マイクロソフト(ダレン・ヒューストン社長)は9月8日、都内のホテルで、同社が初めて日本市場に投入する業務アプリケーション製品の第一弾として、CRM(顧客情報管理)「Microsoft Dynamics(ダイナミックス)CRM3.0」日本語版を発売すると発表した。同CRMは当初、ISVやSIerなど販売パートナー50社と連携して拡販する。発表会で宗像淳・業務執行役員は「この製品で日本のCRM市場にパートナーと一緒に参入する」と、パートナーの既存製品と連携したソリューションで、新市場を切り開く考えを示した。

 今回のCRMは、上位版の「Microsoft Dynamics CRM 3.0 Professional Edition」と、エントリー向けサーバー製品「Windows Small Business Server」専用の「同3.0 Small Business Edition」。いずれも、クライアントとサーバーの各ライセンスを用意している。

 同CRMの特徴について、ヒューストン社長は「eメールシステムと完全統合できる操作性やExcel連携により動的ワークシートが作成できる可視性、企業独自の要件に応じ安価に実装できる拡張性があり、大規模から小規模まで導入できる」と説明した。

 宗像・業務執行役員は「CRMの枠にとらわれず、SFA(営業支援システム)などパートナー製品を加えて企業に導入できる」と、「協業モデル」であると改めて強調した。このCRMをプラットフォームとしてテンプレートを提供する「拡張型」、拡張製品を開発する「連携型」、自社製品に組み込む「組込型」があり、それぞれの方式でパートナー50社との協業に成功した。

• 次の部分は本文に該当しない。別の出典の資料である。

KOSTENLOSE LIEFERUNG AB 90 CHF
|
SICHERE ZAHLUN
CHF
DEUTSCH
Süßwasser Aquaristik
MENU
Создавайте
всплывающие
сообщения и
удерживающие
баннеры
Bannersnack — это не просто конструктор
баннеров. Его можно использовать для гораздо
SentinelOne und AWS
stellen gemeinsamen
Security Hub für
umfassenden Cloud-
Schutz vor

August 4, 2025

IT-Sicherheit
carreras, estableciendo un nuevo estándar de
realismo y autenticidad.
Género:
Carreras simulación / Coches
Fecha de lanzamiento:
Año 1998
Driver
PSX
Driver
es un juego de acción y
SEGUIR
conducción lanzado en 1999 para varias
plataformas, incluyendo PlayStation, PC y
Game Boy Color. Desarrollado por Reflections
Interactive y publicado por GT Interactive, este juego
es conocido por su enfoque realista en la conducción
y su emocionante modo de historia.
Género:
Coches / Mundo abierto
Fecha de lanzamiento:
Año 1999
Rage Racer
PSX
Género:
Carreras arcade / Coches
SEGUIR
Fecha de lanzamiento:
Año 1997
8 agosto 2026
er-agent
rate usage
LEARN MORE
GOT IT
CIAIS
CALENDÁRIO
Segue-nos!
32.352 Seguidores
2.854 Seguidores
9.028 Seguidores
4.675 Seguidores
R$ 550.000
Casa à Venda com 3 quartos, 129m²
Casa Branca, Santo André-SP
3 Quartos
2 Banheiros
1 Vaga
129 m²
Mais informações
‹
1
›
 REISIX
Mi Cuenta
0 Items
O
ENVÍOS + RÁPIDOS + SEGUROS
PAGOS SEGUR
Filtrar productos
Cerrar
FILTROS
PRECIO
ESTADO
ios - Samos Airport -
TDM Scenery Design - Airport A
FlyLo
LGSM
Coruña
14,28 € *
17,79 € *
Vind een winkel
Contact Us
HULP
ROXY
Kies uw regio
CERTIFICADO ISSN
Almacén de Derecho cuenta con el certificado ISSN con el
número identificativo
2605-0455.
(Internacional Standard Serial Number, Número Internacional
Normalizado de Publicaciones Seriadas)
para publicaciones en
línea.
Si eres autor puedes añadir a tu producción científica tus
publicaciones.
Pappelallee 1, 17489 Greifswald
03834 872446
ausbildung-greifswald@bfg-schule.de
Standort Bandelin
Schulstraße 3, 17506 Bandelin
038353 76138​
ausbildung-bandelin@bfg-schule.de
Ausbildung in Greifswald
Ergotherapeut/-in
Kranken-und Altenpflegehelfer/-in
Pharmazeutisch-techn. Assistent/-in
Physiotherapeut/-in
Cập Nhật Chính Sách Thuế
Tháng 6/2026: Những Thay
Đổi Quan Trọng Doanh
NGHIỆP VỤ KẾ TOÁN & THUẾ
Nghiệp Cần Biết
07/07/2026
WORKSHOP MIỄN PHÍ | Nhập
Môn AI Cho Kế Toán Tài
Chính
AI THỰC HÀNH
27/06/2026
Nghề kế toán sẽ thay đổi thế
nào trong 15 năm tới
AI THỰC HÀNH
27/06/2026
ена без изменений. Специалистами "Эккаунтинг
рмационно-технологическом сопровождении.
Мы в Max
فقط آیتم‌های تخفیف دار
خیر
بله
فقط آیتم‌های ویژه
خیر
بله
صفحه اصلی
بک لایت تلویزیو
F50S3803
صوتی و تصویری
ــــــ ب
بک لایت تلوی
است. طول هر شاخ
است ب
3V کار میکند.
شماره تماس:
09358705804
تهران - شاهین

 この日、パートナーとして参加を表明したのは、大塚商会や沖電気工業、オービックビジネスコンサルタント(OBC)、デルなど。大塚商会は自社の情報系ソフト「eValueシリーズ」やERP(統合基幹業務システム)「SMILEシリーズ」などと連動させ、「マイクロソフト製品を導入する企業に、カスタマイズして提供していく」(片倉一幸・取締役)という。沖電気工業は、自社のコンタクトセンター向けソリューション「CTstage」などとCRMを連携させる。同社の坪井正志・IPシステムカンパニープレジデントは「今回のCRMの柔軟性に驚いた。IP-PBXなどと連携させ、カスタマイズ費用の少ないコンタクトセンターを実現できる」と話す。

 ダイナミックスCRMは、世界で月300件のペースで導入が進んでいる。ヒューストン社長は「当社の新たな核となる戦略的に極めて重要な製品。特に中堅中小企業に劇的な変化をもたらす」と、積極的な拡販をすすめていく方針だ。